Geoff Chappell - Software Analyst
This function provides a prospective client of the DOS Protected Mode Interface (DPMI) with an address to call for stepping up to protected-mode execution. The subfunction number, 87h, is defined symbolically as W386_Get_PM_Switch_Addr in a header named INT2FAPI.INC which Microsoft distributed with the Device Driver Kit at least as early as for Windows 3.1.
Among Microsoft’s DPMI hosts, int 2Fh function 1687h is implemented by both the DOS extenders that Microsoft distributed with Windows:
The function uses registers for both input and output. Far pointers have real-mode addressing.
| ax | 1687h |
| ax | 0000h | |
| bx | bit flags | |
| cl | processor type | |
| ch | processor flags | 4.0 and higher |
| dx | DPMI version number; major and minor version in high and low byte, respectively |
|
| si | size of private data area, in 16-byte paragraphs | |
| es:di | address to call for protected-mode execution |
A DPMI host must support 16-bit protected-mode execution. If it also supports 32-bit DPMI clients, bx on output has the 0001h bit set.
The processor type can be 02h for an 80286, 03h for an 80386, else is 04h for any more advanced processor. Continuation of the series for specific advances was perhaps anticipated but is not known in any Windows implementation. Lesser processors, of course, have no protected mode.
The VMM from Windows 95 extends the function by clearing ch ordinarily but setting its 01h bit if the processor has the cpuid instruction. This is presently thought not to have been documented anywhere.
All Windows implementations produce 005Ah for the output in dx, meaning DPMI version 0.90.
The amount of memory described by si on output is required by the DPMI host in the DPMI client’s real-mode address space. Where this memory is placed is up to the DPM client, who tells of its real-mode segment address when switching to protected mode.
DOSX implements int 2Fh function 1687h only in its hook of the real-mode interrupt vector. Its handler of int 2Fh as set into the protected-mode Interrupt Descriptor Table (IDT) does not know this function and returns the interrupt with no registers changed.
The VMM has common handling of int 2Fh function 1687h in a V86 Interrupt Chain or as a PM Fault. This handling distinguishes the interrupt’s origin according to the VMSTAT_PM_EXEC flag in the CB_VM_Status member of the Virtual Machine Control Block (VMCB but formally a cb_s) for the current VM. If the flag is set, the caller already executes with protected-mode addressing and the VMM returns the interrupt with no registers changed.
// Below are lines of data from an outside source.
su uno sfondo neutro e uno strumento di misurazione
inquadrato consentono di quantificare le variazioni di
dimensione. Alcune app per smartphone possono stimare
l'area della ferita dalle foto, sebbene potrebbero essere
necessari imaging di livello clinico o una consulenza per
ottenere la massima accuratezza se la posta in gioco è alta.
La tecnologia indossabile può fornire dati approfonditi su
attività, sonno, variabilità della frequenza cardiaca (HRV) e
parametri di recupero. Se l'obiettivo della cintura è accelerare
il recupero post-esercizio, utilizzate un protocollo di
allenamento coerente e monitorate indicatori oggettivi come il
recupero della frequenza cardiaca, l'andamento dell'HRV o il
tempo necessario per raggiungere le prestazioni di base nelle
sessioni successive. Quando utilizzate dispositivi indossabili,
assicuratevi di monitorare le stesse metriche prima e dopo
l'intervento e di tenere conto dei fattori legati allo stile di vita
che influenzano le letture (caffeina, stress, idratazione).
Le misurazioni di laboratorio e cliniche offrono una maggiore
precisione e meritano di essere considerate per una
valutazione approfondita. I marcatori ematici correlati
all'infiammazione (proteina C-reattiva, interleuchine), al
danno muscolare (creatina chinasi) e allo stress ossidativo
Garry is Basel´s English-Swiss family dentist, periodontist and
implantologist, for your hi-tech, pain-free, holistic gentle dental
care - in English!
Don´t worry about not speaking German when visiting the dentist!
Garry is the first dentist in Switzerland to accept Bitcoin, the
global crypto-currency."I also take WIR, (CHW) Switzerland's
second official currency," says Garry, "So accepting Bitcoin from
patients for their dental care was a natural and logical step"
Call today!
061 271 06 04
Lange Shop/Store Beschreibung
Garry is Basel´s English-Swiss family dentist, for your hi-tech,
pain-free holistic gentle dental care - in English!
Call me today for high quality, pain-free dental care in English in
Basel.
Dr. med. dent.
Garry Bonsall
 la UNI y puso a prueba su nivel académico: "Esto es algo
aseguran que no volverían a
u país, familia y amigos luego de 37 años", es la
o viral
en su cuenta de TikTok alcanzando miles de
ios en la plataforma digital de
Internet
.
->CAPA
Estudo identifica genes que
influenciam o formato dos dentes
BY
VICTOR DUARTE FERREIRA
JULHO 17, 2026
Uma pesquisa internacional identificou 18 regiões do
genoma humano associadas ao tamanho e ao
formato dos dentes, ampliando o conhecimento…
Neither DPMI host knows of any processor more capable than the 80486, which is distinguished from the 80386 by having a working AC bit (18) in the eflags. The VMM takes as granted that it executes on at least an 80386, this having been established by the DOS-hosted loader, e.g., WIN386.EXE. Indeed, the VMM does none of this processor identification by itself.
Detection of the cpuid instruction in Windows 95 is also carried through to the VMM from the loader, which checks for a working ID bit (21) in the eflags but does not use the cpuid instruction for distinguishing processors even by family.
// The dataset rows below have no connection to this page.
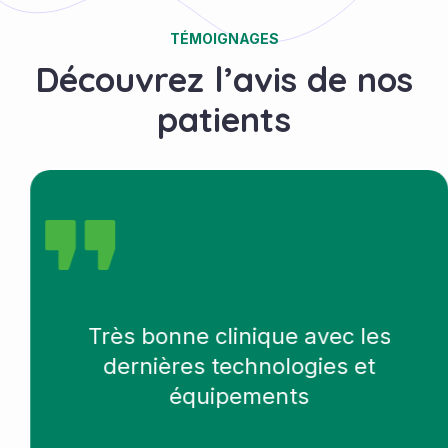
TÉMOIGNAGES
Découvrez l’avis de nos
patients
Très bonne clinique avec les
dernières technologies et
équipements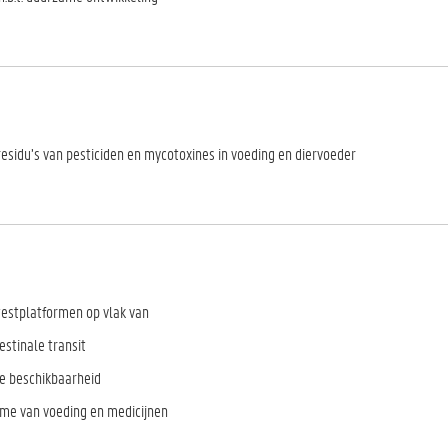
residu’s van pesticiden en mycotoxines in voeding en diervoeder
testplatformen op vlak van
estinale transit
he beschikbaarheid
me van voeding en medicijnen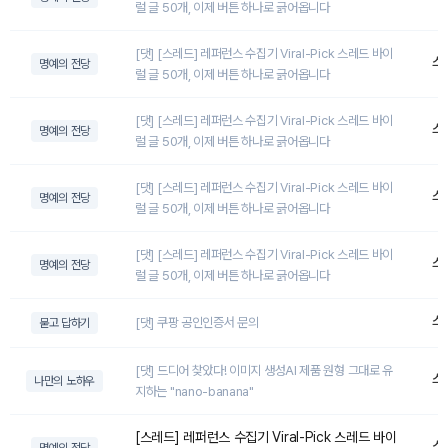
럴 글 50개, 이제 버튼 하나로 긁어옵니다
[댓] [스레드] 레퍼런스 수집기 Viral-Pick 스레드 바이
스
명예의 전당
럴 글 50개, 이제 버튼 하나로 긁어옵니다
[댓] [스레드] 레퍼런스 수집기 Viral-Pick 스레드 바이
스
명예의 전당
럴 글 50개, 이제 버튼 하나로 긁어옵니다
[댓] [스레드] 레퍼런스 수집기 Viral-Pick 스레드 바이
스
명예의 전당
럴 글 50개, 이제 버튼 하나로 긁어옵니다
[댓] [스레드] 레퍼런스 수집기 Viral-Pick 스레드 바이
스
명예의 전당
럴 글 50개, 이제 버튼 하나로 긁어옵니다
스
[댓] 쿠팡 공인인증서 문의
묻고 답하기
[댓] 드디어 찾았다! 이미지 생성AI 제품 원형 그대로 유
스
나만의 노하우
지하는 "nano-banana"
[스레드] 레퍼런스 수집기 Viral-Pick 스레드 바이
스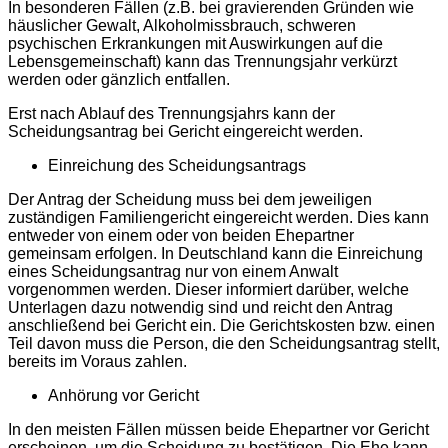
In besonderen Fällen (z.B. bei gravierenden Gründen wie
häuslicher Gewalt, Alkoholmissbrauch, schweren
psychischen Erkrankungen mit Auswirkungen auf die
Lebensgemeinschaft) kann das Trennungsjahr verkürzt
werden oder gänzlich entfallen.
Erst nach Ablauf des Trennungsjahrs kann der
Scheidungsantrag bei Gericht eingereicht werden.
Einreichung des Scheidungsantrags
Der Antrag der Scheidung muss bei dem jeweiligen
zuständigen Familiengericht eingereicht werden. Dies kann
entweder von einem oder von beiden Ehepartner
gemeinsam erfolgen. In Deutschland kann die Einreichung
eines Scheidungsantrag nur von einem Anwalt
vorgenommen werden. Dieser informiert darüber, welche
Unterlagen dazu notwendig sind und reicht den Antrag
anschließend bei Gericht ein. Die Gerichtskosten bzw. einen
Teil davon muss die Person, die den Scheidungsantrag stellt,
bereits im Voraus zahlen.
Anhörung vor Gericht
In den meisten Fällen müssen beide Ehepartner vor Gericht
erscheinen, um die Scheidung zu bestätigen. Die Ehe kann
DOSX keeps its own data about its one DPMI client and thus returns si as zero.
The VMM has possibly many DPMI clients. It keeps data separately for each as a Protected Mode Application Control Block and allows that each Virtual Device Driver (VxD) can add to it by calling the Allocate_PM_App_CB_Area service during initialisation. The total size is fixed by the time that any DPMI client can execute. This size, rounded up to a mulitple of 16, is returned in si. It is perhaps not obvious in the VMM documentation but this control block must be in the DPMI client’s virtual-8086 address space. The DPMI client gets to choose where and must provide the address when calling for the transition to protected mode.
The address that int 2Fh function 1687h returns in es:di is for the DPMI client to execute, when ready, by a far call. The DPMI client executes this Switch to Protected Mode with real-mode addressing. If the called routine succeeds, the client continues with protected-mode addressing. The segment registers on output now hold protected-mode selectors. For cs, ds and ss, the selectors describe the same memory that these registers addressed before the switch. The es register now addresses the caller’s Program Segment Prefix (PSP).
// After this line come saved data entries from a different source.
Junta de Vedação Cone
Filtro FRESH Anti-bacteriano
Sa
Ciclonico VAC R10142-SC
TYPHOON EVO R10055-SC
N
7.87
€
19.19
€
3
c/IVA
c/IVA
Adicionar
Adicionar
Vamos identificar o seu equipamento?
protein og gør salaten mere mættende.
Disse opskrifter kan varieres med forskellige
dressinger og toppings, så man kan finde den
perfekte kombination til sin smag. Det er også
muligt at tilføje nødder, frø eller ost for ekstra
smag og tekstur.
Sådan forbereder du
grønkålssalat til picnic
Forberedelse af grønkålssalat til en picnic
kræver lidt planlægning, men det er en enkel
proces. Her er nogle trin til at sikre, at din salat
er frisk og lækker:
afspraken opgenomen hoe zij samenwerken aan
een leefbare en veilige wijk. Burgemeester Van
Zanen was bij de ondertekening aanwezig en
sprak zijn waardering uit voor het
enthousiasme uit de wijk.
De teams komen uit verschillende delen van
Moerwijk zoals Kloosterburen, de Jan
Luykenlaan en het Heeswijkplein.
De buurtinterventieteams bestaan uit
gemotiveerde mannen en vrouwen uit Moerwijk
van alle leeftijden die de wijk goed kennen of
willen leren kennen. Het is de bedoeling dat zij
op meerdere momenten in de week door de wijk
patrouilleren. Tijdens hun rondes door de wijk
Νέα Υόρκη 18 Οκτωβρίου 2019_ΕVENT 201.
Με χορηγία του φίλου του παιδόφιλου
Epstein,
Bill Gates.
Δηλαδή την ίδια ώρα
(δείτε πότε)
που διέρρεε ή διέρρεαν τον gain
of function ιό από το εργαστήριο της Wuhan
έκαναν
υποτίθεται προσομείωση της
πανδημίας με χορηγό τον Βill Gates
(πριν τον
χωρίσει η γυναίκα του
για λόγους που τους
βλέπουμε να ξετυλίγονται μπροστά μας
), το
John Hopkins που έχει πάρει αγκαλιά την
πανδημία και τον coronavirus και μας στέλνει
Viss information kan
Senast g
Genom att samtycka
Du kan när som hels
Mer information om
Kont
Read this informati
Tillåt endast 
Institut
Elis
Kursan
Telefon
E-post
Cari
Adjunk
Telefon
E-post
The VMM allocates the returned address during the VMM’s initialisation before even any VxD executes in protected mode. This one address is returned for all DPMI clients for all remaining VMM execution. This behaviour is presumably an implementation detail. The interface itself would seem to allow different addresses for different DPMI clients (but the one address for all calls by any one DPMI client).